Seventh Day Adventists, Jehovah's Witnesses, and some others, teach what is known commonly as "soul sleeping."  But the real substance of this false teaching is that the spirit of the dead is non-existent between death and the resurrection. This is logically true of this theory, and it is so admitted by Adventists, at least. It is logically true, because a sleeping spirit (if such were possible) would be a non-existent spirit.  The idea of the spirit being alive and being unconscious when free from the body is the limit of absurdity.  And that this teaching amounts to a non-existence of the spirit is shown from the following words from "Signs of the Times," a Seventh Day Adventist paper (issue of December 1931): "Surely no more forceful expression could possibly be used to show utter cessation of existence than this.  In death 'I shall not be'" (Comment on Job 7:21, by Carlyle B. Haynes, on of their noted writers).




Against this theory we assert and undertake to prove from the Scriptures that man's spirit does not cease to exist in death.  By the term, "spirit" we mean the immaterial nature of man in its higher relationship.  We use the term "spirit" in preference to the term "soul" because we believe spirit best expresses the immaterial part of man in distinction from bodily life.


"The immaterial part of man, viewed as an individual and conscious life, capable of possessing and animating a physical organism is called psuche (soul); viewed as a rational and moral agent, susceptible of divine influence and indwelling, this same immaterial part is called pneuma (spirit)" (A. H. Strong). The spirit is man's immaterial nature looking Godward.  "The spirit is the highest, deepest, noblest part of man.  By it he is fitted to comprehend eternal things, and it is, in short, the house in which dwell faith and the Word of God. The . . . soul is this spirit, according to nature, but yet in another sort of activity, namely, in this, that it animates the body and works through it" (Luther). "Soul is spirit modified by union with the body" (Hovey).
###
__PROBLEM DESCRIPTION__
Can you write the next part of the passage above on "soul sleeping," picking up after its final sentence?

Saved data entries
###
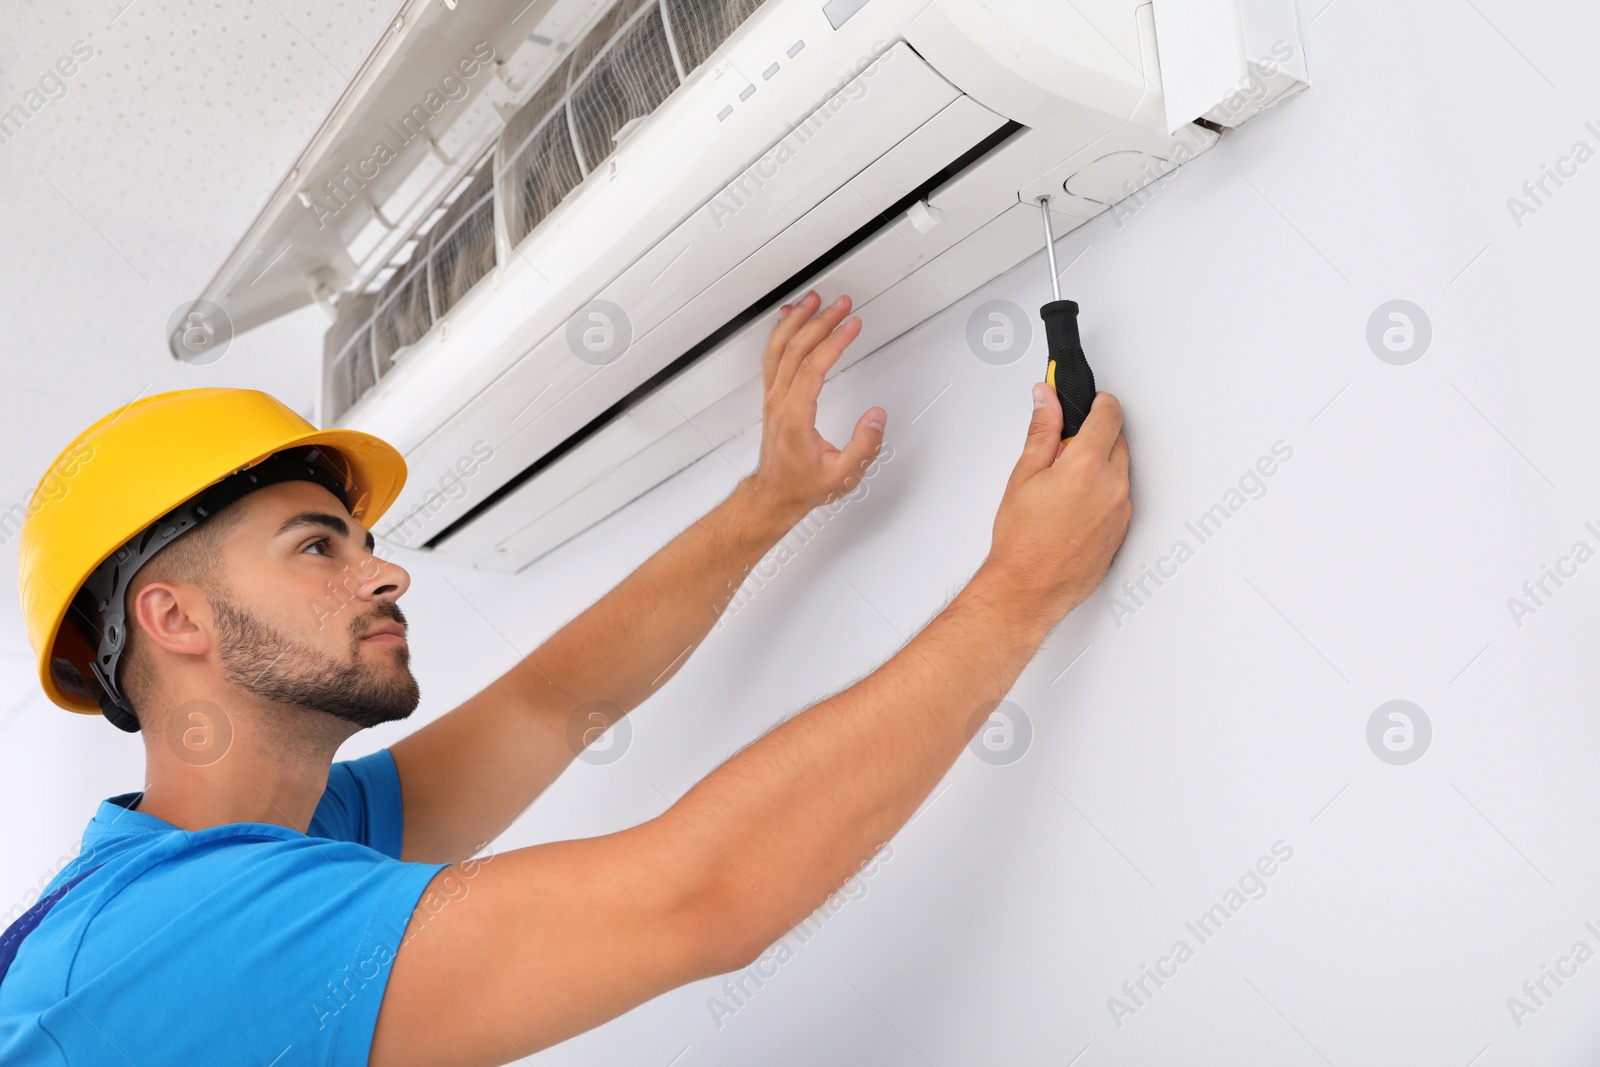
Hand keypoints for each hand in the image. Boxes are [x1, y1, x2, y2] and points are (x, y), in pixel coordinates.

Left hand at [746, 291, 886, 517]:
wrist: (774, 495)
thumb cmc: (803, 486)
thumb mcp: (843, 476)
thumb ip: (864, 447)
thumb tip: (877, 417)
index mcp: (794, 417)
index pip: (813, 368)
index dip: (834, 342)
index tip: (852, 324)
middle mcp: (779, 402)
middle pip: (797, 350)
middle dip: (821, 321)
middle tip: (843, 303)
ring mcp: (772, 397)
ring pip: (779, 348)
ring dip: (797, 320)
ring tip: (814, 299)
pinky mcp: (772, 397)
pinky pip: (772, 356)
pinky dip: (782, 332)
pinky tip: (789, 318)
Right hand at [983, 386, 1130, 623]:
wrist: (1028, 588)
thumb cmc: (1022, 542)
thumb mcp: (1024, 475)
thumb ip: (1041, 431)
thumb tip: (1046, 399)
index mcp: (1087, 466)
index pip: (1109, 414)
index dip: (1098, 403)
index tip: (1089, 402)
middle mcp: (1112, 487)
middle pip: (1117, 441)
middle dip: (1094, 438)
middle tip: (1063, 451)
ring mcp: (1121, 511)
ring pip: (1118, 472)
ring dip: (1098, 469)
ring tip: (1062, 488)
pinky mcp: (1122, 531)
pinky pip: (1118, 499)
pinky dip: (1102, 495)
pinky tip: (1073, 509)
###
__ANSWER TO THE EXERCISE__
Sometimes both the Hebrew and Greek words for spirit denote wind or breath; but that they do not always do so is evidenced by Matt. 26:41; Luke 23:46; Acts 7:59; 1 Cor. 2:11; 5:5; 7:34; 14:14; and 1 Thess. 5:23. Let those interested study these passages and substitute breath in the place of spirit and see what sort of sense is made. Then we know that spirit may signify more than breath because "God is a spirit" (John 4:24).


1. Physical death does not bring about the non-existence of man's spirit, because it is not subject to physical death.


We have the proof of this in Matt. 10:28. If man cannot kill the spirit, then physical death has no power to end the existence of the spirit. Man can kill anything that is subject to physical death. In physical death the body ceases to function and begins to disintegrate, and man ceases to be a "living soul" in the distinctive sense of the term "soul." But the spirit cannot be killed and is never spoken of as ceasing in death. Instead we find Jesus at death committing His spirit into the hands of God and Stephen committing his spirit into the hands of Jesus (Luke 2,3:46; Acts 7:59). Physical death is merely the separation of the spirit from the body.


2. The representation of death as sleep does not teach that the spirit sleeps, and is, therefore, non-existent.


Sleep is purely a physical phenomenon. Death is sleep only by analogy; not actually. And the analogy is in the appearance of the body, and not in the state of either the body or the spirit. In sleep the spirit is still united with the body, and, therefore, conditioned by it. But in death, as all are forced to admit, the spirit and the body are separated. And the spirit separated from the body is no longer conditioned by the body.


Stephen fell asleep (Acts 7:50), but his spirit did not cease to exist, because he committed it into the hands of Jesus; and a non-existent spirit could not be committed into the hands of anybody. Paul described death as sleep (1 Cor. 15:6; 1 Thess. 4:14), but he did not teach the non-existence of the dead. Paul looked upon death, not as a cessation of existence, but as a departing to be with Christ (Phil. 1:23). To Paul, being absent from the body meant not to be non-existent, but to be present with the Lord (2 Cor. 5:6). That which is non-existent cannot be present anywhere or with anybody.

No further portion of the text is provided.